It’s Not a Loophole Just Because Democrats Don’t Like It
David Harsanyi /
While peddling the ludicrously named Inflation Reduction Act on CNN this past week, Sen. Joe Manchin claimed that Democrats were merely trying to “close the loopholes and collect the taxes that are owed to the Treasury and the United States people.”
In Washington, a “loophole” is a euphemism for a perfectly legal policy that Democrats have decided they want to regulate or tax. The word “loophole” suggests that some ambiguous wording or omissions in the text of a bill have allowed people to exploit the law. Few of the Democrats’ “loopholes” meet this definition. Indeed, in most cases, the “loopholes” they’re talking about were deliberately written to exist in their present form.
Take the “carried-interest loophole,” which intentionally functions in tax code as a means of incentivizing investment, risk, and “sweat equity”—ownership stakes generated through work rather than just capital investment.
Manchin, D-W.Va., might be looking for ways to raise “revenue” so he can tell constituents his bill won’t add to the deficit. And those who subscribe to zero-sum populist economics might want to punish private equity and redistribute wealth (though the American Investment Council says more than 74% of private equity investment went to small businesses in 2021).
Whatever the case, no matter what Manchin says, none of the new taxes found in the reconciliation bill are now “owed to the Treasury and the United States people.”
That goes for the 15% corporate minimum tax, as well. First off, it needs repeating that corporate taxes are passed on to consumers or employees. Moreover, manufacturing companies, who spend lots on upfront capital investments—not the euphemistic “investments” preferred by politicians when talking about subsidies, but the real kind—are the ones who are going to end up being hurt. (The Tax Foundation says this tax will kill 27,000 jobs.)
The bill Manchin supports will also reinstate the long-expired, failed superfund tax on crude and imported oil, which will also be tacked onto your energy bills.
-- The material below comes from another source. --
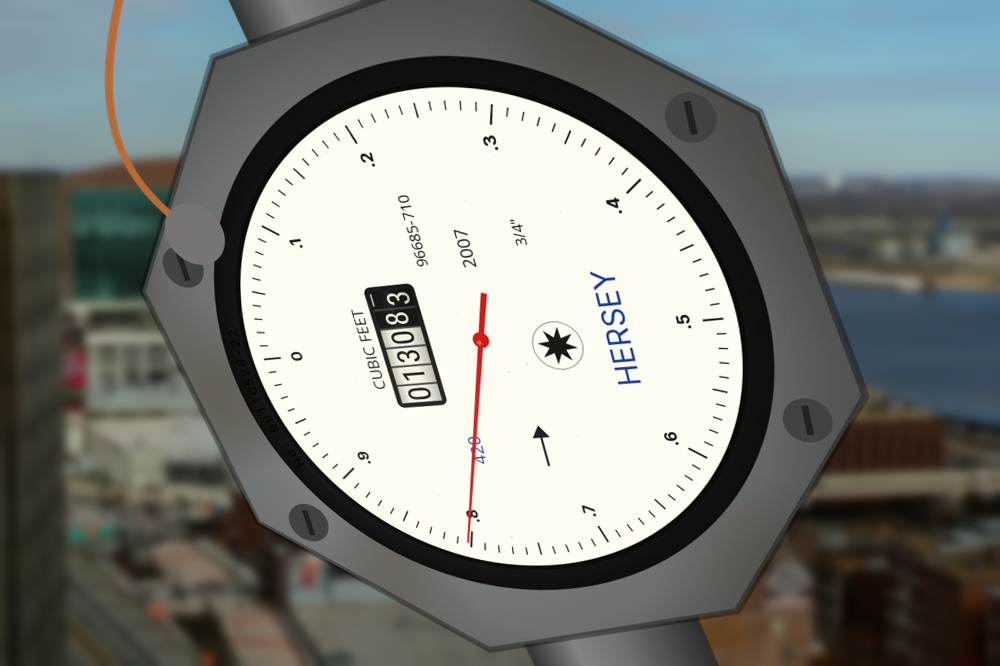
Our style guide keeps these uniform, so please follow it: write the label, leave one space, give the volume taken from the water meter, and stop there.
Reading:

It’s unclear what “loophole” Manchin is claiming the superfund tax is closing.
That said, the “loophole” charade isn’t new. It’s been most effectively deployed in attacking gun rights, which, let’s face it, the left sees as a loophole in the Constitution.
There is no “gun-show loophole,” since the law was written so that only commercial transfers, and not private ones, would require a federal background check. If the Senate rejects your efforts to accommodate your preferred background check policies, as it did in 2013, it’s not a “loophole”—it’s just “the law.”
There is no “Charleston loophole,” since the shooter didn’t exploit existing law, rather he took advantage of a data entry mistake. The three-day waiting period for background checks was negotiated and then intentionally written into law that way at the time of passage.
And there isn’t any “No-Fly List Gun-Ownership Loophole,” either. There are the Second, Fourth, Fifth, and Sixth amendments of the Constitution.
Framing these debates as a struggle between those who support closing “loopholes” and those who want to keep them, as the media always does, is a way of circumventing debate and advocating for policy. It’s intentional.
After all, the word “loophole” strongly insinuates a policy is unjust. Reporters wouldn’t call laws that legalize abortion into the ninth month of pregnancy—as a number now do—a “viable-baby termination loophole” simply because Republicans say it is.
Now, it’s a senator’s prerogative to vote for a bill that pumps hundreds of billions more into an economy experiencing spiking inflation or raise taxes on consumers, energy producers, and manufacturers during a recession. What he isn’t doing, however, is closing any “loopholes.”